# Directions
Restate the data below word for word. Skip any images it contains.

# Supplied material
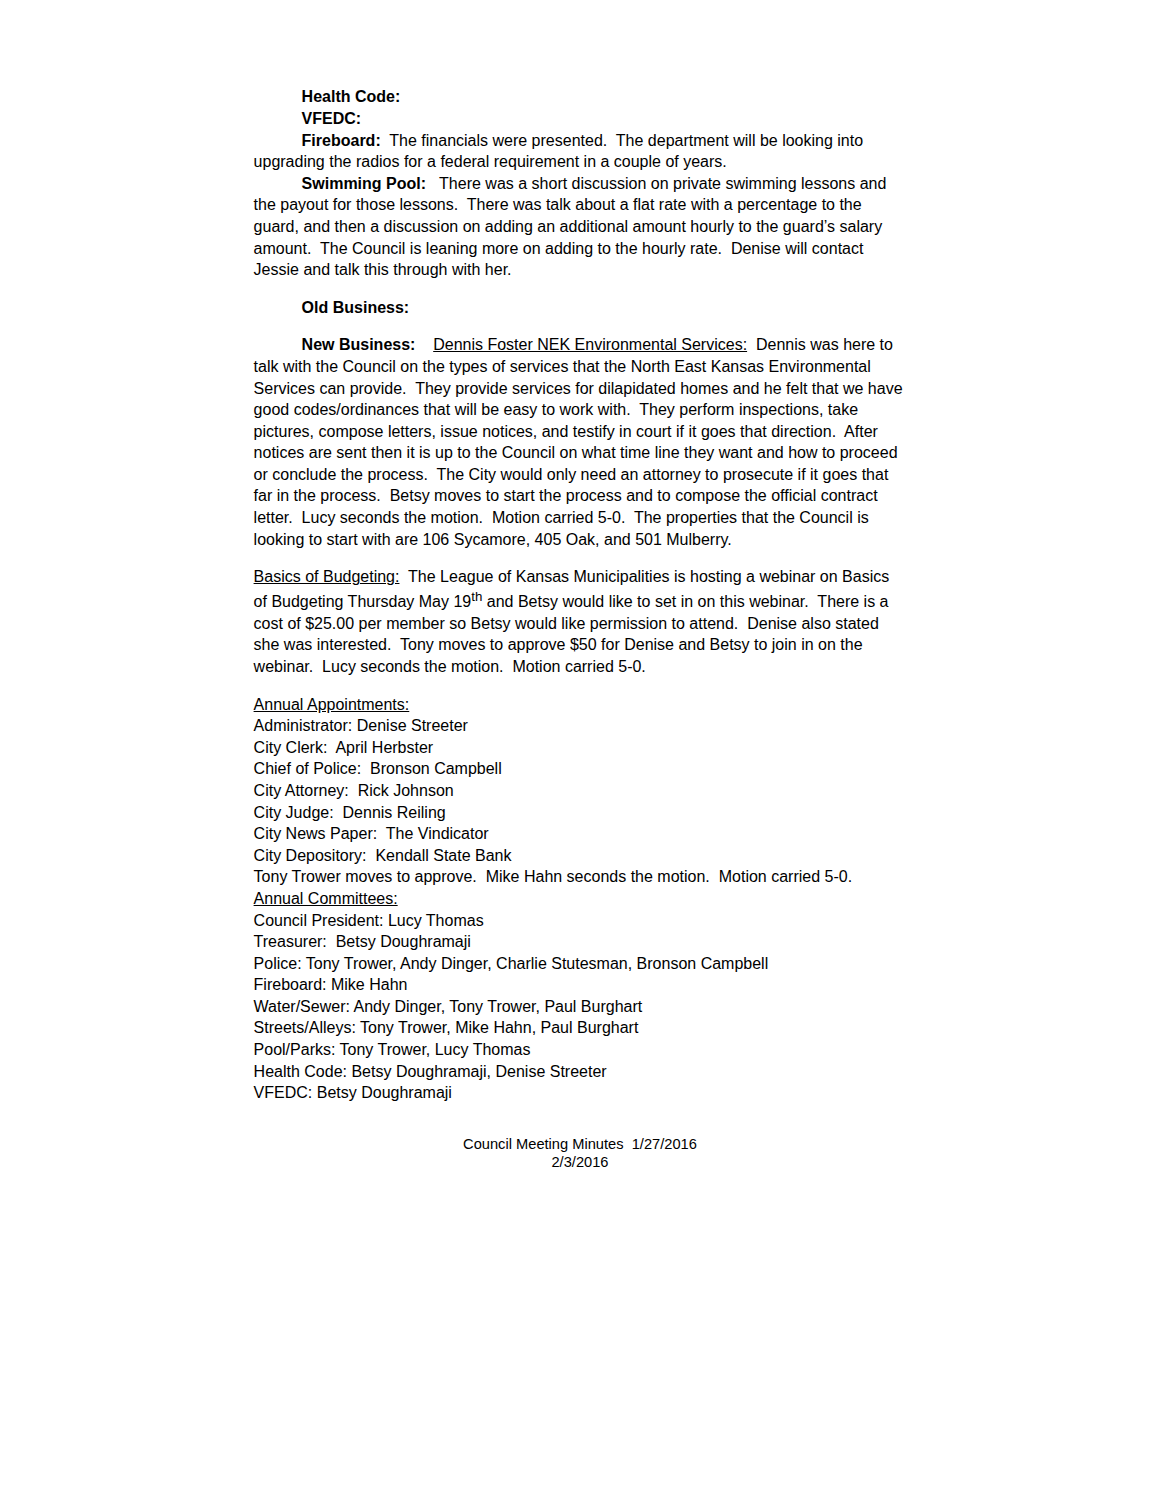Health Code:
VFEDC:
Fireboard: The financials were presented. The department will be looking into upgrading the radios for a federal requirement in a couple of years.
Swimming Pool: There was a short discussion on private swimming lessons and the payout for those lessons. There was talk about a flat rate with a percentage to the guard, and then a discussion on adding an additional amount hourly to the guard’s salary amount. The Council is leaning more on adding to the hourly rate. Denise will contact Jessie and talk this through with her.
Old Business:
New Business: Dennis Foster NEK Environmental Services: Dennis was here to talk with the Council on the types of services that the North East Kansas Environmental Services can provide. They provide services for dilapidated homes and he felt that we have good codes/ordinances that will be easy to work with. They perform inspections, take pictures, compose letters, issue notices, and testify in court if it goes that direction. After notices are sent then it is up to the Council on what time line they want and how to proceed or conclude the process. The City would only need an attorney to prosecute if it goes that far in the process. Betsy moves to start the process and to compose the official contract letter. Lucy seconds the motion. Motion carried 5-0. The properties that the Council is looking to start with are 106 Sycamore, 405 Oak, and 501 Mulberry.
Basics of Budgeting: The League of Kansas Municipalities is hosting a webinar on Basics of Budgeting Thursday May 19th and Betsy would like to set in on this webinar. There is a cost of $25.00 per member so Betsy would like permission to attend. Denise also stated she was interested. Tony moves to approve $50 for Denise and Betsy to join in on the webinar. Lucy seconds the motion. Motion carried 5-0.
Annual Appointments:
Administrator: Denise Streeter
City Clerk: April Herbster
Chief of Police: Bronson Campbell
City Attorney: Rick Johnson
City Judge: Dennis Reiling
City News Paper: The Vindicator
City Depository: Kendall State Bank
Tony Trower moves to approve. Mike Hahn seconds the motion. Motion carried 5-0.
Annual Committees:
Council President: Lucy Thomas
Treasurer: Betsy Doughramaji
Police: Tony Trower, Andy Dinger, Charlie Stutesman, Bronson Campbell
Fireboard: Mike Hahn
Water/Sewer: Andy Dinger, Tony Trower, Paul Burghart
Streets/Alleys: Tony Trower, Mike Hahn, Paul Burghart
Pool/Parks: Tony Trower, Lucy Thomas
Health Code: Betsy Doughramaji, Denise Streeter
VFEDC: Betsy Doughramaji
Council Meeting Minutes 1/27/2016
2/3/2016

# Answer box
Health Code:
VFEDC:
Fireboard: The financials were presented. The department will be looking into upgrading the radios for a federal requirement in a couple of years.
Swimming Pool: There was a short discussion on private swimming lessons and the payout for those lessons. There was talk about a flat rate with a percentage to the guard, and then a discussion on adding an additional amount hourly to the guard’s salary amount. The Council is leaning more on adding to the hourly rate. Denise will contact Jessie and talk this through with her.
Old Business:
New Business: Dennis Foster NEK Environmental Services: Dennis was here to talk with the Council on the types of services that the North East Kansas Environmental Services can provide. They provide services for dilapidated homes and he felt that we have good codes/ordinances that will be easy to work with. They perform inspections, take pictures, compose letters, issue notices, and testify in court if it goes that direction. After notices are sent then it is up to the Council on what time line they want and how to proceed or conclude the process. The City would only need an attorney to prosecute if it goes that far in the process. Betsy moves to start the process and to compose the official contract letter. Lucy seconds the motion. Motion carried 5-0. The properties that the Council is looking to start with are 106 Sycamore, 405 Oak, and 501 Mulberry.
Basics of Budgeting: The League of Kansas Municipalities is hosting a webinar on Basics of Budgeting Thursday May 19th and Betsy would like to set in on this webinar. There is a cost of $25.00 per member so Betsy would like permission to attend. Denise also stated she was interested. Tony moves to approve $50 for Denise and Betsy to join in on the webinar. Lucy seconds the motion. Motion carried 5-0.
Annual Appointments:
Administrator: Denise Streeter
City Clerk: April Herbster
Chief of Police: Bronson Campbell
City Attorney: Rick Johnson
City Judge: Dennis Reiling
City News Paper: The Vindicator
City Depository: Kendall State Bank
Tony Trower moves to approve. Mike Hahn seconds the motion. Motion carried 5-0.
Annual Committees:
Council President: Lucy Thomas
Treasurer: Betsy Doughramaji
Police: Tony Trower, Andy Dinger, Charlie Stutesman, Bronson Campbell
Fireboard: Mike Hahn
Water/Sewer: Andy Dinger, Tony Trower, Paul Burghart
Streets/Alleys: Tony Trower, Mike Hahn, Paul Burghart
Pool/Parks: Tony Trower, Lucy Thomas
Health Code: Betsy Doughramaji, Denise Streeter
VFEDC: Betsy Doughramaji
Council Meeting Minutes 1/27/2016
2/3/2016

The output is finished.